Front Genet. 2022 Oct 7;13:957718. doi: 10.3389/fgene.2022.957718. eCollection 2022.
Papillary thyroid carcinoma (PTC) accounts for 80% of thyroid malignancy, and the occurrence of PTC is increasing rapidly. The present study was conducted with the purpose of identifying novel and important gene panels and developing an early diagnostic model for PTC by combining artificial neural network (ANN) and random forest (RF). Samples were searched from the Gene Expression Omnibus (GEO) database, and gene expression datasets (GSE27155, GSE60542, and GSE33630) were collected and processed. GSE27155 and GSE60542 were merged into the training set, and GSE33630 was defined as the validation set. Differentially expressed genes (DEGs) in the training set were obtained by "limma" of R software. Then, Gene Ontology (GO) and Kyoto Encyclopedia of Genes and Genomes (KEGG) enrichment analysis as well as immune cell infiltration analysis were conducted based on DEGs. Important genes were identified from the DEGs by random forest. Finally, an artificial neural network was used to develop a diagnostic model. Also, the diagnostic model was validated by the validation set, and the area under the receiver operating characteristic curve (AUC) value was satisfactory. A diagnostic model was established by a joint of random forest and artificial neural network based on a novel gene panel. The AUC showed that the diagnostic model had significantly excellent performance.

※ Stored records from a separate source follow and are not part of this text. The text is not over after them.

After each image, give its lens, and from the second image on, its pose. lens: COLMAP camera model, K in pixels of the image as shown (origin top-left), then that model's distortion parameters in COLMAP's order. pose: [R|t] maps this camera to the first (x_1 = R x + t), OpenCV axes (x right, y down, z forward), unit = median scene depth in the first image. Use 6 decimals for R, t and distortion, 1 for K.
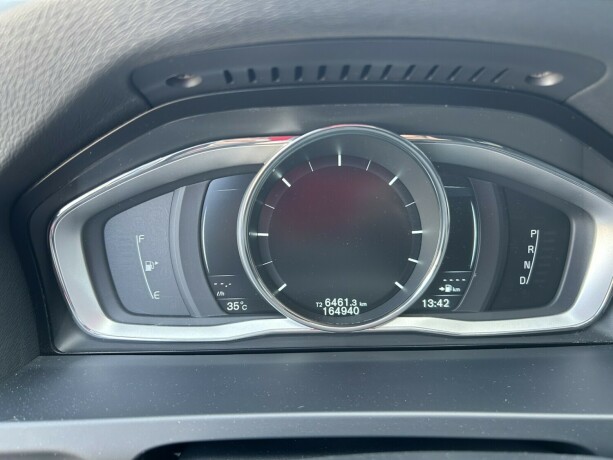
lens RADIAL K [[464.9, 0, 303.5], [0, 464.9, 227.0], [0, 0, 1]] dist [0.004740, -0.002848]
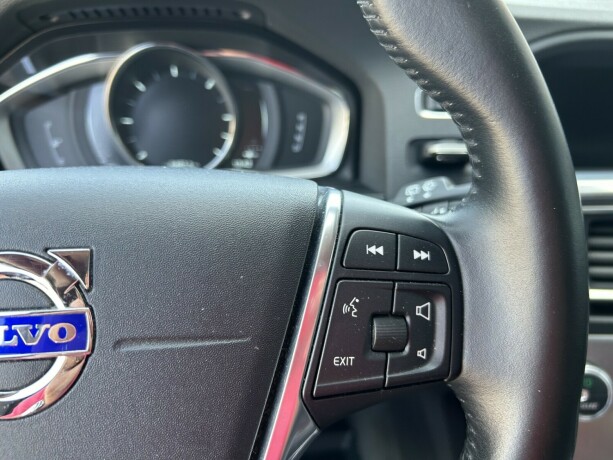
lens RADIAL K [[476.9, 0, 308.0], [0, 476.9, 232.6], [0, 0, 1]] dist [-0.008545, -0.011877]
pose [[0.998050, -0.029678, 0.054906, 0.425261], [0.024303, 0.995075, 0.096094, 0.253979], [-0.057487, -0.094573, 0.993857, -0.677872]]
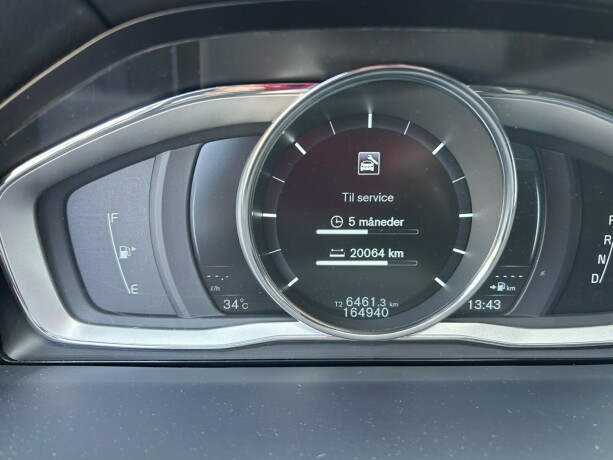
lens RADIAL K [[476.9, 0, 308.0], [0, 476.9, 232.6], [0, 0, 1]] dist [-0.008545, -0.011877]
pose [[0.999834, 0.017984, 0.002981, -0.024489], [-0.018138, 0.997794, 0.063857, -0.006766], [-0.001826, -0.063900, 0.997955, 0.199952]]
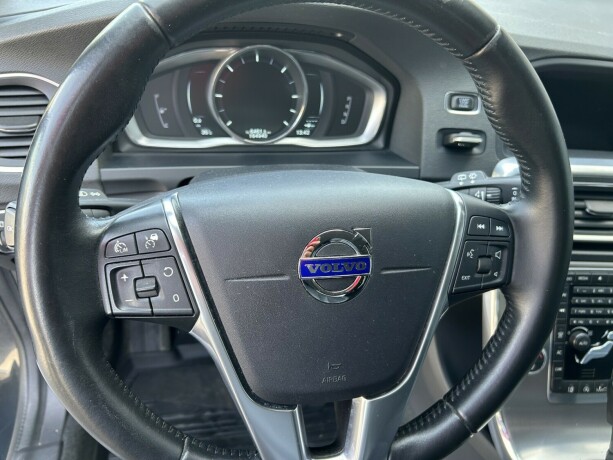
lens RADIAL K [[464.9, 0, 303.5], [0, 464.9, 227.0], [0, 0, 1]] dist [0.004740, -0.002848]
pose [[0.982466, -0.024750, 0.184794, -0.116897], [-0.023194, 0.967226, 0.252856, 0.048114], [-0.184996, -0.252709, 0.949692, -1.145047]]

甲状腺乳头状癌(PTC)占甲状腺恶性肿瘤的80%,且PTC的发病率正在迅速上升。本研究旨在通过结合人工神经网络(ANN)和随机森林(RF)来识别新的重要基因面板,并开发一种PTC的早期诊断模型。从基因表达综合数据库(GEO)中搜索样本,并收集和处理基因表达数据集(GSE27155、GSE60542和GSE33630)。将GSE27155和GSE60542合并为训练集,将GSE33630定义为验证集。通过R软件的“limma”获得训练集中的差异表达基因(DEG)。然后,基于DEG进行基因本体论(GO)和京都基因与基因组百科全书(KEGG)富集分析以及免疫细胞浸润分析。通过随机森林从DEG中识别重要基因。最后,使用人工神经网络开发诊断模型。此外,通过验证集对诊断模型进行验证,其受试者工作特征曲线(AUC)下面积值令人满意。基于新的基因面板,通过随机森林和人工神经网络联合建立了诊断模型。AUC表明该诊断模型具有显著优异的性能。